Gormley has said of an earlier version of the piece, entitled A Case for an Angel, that he didn't want it to be symbolic. "I want the work to be as actual as it can be, which is why my version of an angel is a rather uncomfortable mixture between aeronautics and anatomy."

Indeed, this great winged figure looks more like an aeroplane than an angel. From a distance, it appears remarkably modest, though it stands 65ft tall, with a wingspan of 175ft. From the train, a view of it is impeded until you are almost on top of it. From the road, it looks far more spectacular, though a clump of tower blocks is too close for comfort. Seen from its foot, looking up, the sheer bulk strikes home, coupled with an elegance of outline - the profile is meltingly sinuous. But of course it is the scale that principally engages.

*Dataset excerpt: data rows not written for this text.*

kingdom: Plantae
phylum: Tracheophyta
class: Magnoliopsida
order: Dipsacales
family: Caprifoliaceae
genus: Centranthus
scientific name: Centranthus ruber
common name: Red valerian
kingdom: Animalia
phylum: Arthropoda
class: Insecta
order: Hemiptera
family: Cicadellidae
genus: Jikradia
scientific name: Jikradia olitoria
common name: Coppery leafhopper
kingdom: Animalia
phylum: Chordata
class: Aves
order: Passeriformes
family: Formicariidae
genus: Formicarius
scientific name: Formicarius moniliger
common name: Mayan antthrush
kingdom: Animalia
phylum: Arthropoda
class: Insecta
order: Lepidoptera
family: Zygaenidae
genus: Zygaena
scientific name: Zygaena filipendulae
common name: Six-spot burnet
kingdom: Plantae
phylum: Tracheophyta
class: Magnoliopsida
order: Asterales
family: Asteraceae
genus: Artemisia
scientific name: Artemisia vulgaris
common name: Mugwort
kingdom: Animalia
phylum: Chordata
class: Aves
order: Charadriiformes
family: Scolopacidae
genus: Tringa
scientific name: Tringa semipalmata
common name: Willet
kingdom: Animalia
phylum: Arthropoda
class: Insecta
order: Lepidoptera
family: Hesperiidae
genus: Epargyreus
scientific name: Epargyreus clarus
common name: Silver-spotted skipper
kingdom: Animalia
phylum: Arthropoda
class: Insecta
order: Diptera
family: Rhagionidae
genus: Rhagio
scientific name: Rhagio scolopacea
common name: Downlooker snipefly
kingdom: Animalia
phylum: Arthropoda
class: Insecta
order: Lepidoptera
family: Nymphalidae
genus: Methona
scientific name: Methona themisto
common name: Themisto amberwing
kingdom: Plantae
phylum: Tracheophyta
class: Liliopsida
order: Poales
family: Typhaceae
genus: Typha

Gormley's body-case sculptures, of which the Angel is a gigantic version, are cast from his own body. This might be thought faintly blasphemous when the sculpture is supposed to depict an angelic being, but no more so than a Renaissance artist painting his girlfriend as the Virgin Mary. Gormley creates a challenging image that is not intended to bring comfort, but to confront existence.

Nothing on this scale has been built in Britain before. Brancusi's Endless Column in Romania stands 96ft high but it doesn't have the mass of the Angel. Yet why did Gormley make the wings so huge? If the figure didn't look so balanced, you'd think they were out of proportion to the body. They act as a kind of barrier - like the gate that comes down at a level crossing when a train is due.

The pose is hieratic, like a priest offering thanks to God, but the face, with its lack of features or expression, is vaguely menacing. It's a contradictory sculpture, at once firmly grounded but also aspiring heavenward. Is it neutral or anguished? (Gormley generally does a good line in anguish.) The Angel is isolated. Even suppose it could come down from its hilltop, its wings are too wide to go through the door if you invited it home. It is, in fact, the perfect stuff of legend. Perhaps, like the Cerne Abbas giant, it will inspire pilgrimages - but for those seeking enlightenment, rather than fertility.

Perhaps the Angel best signifies the cultural renaissance currently emerging on Tyneside - Gateshead's Baltic flour mills are about to be transformed into a pounds 46m international centre for contemporary visual art, with a Norman Foster concert hall complex adjacent. If the main point is to attract attention to the area and to engage people in debate, the Angel will be a great success.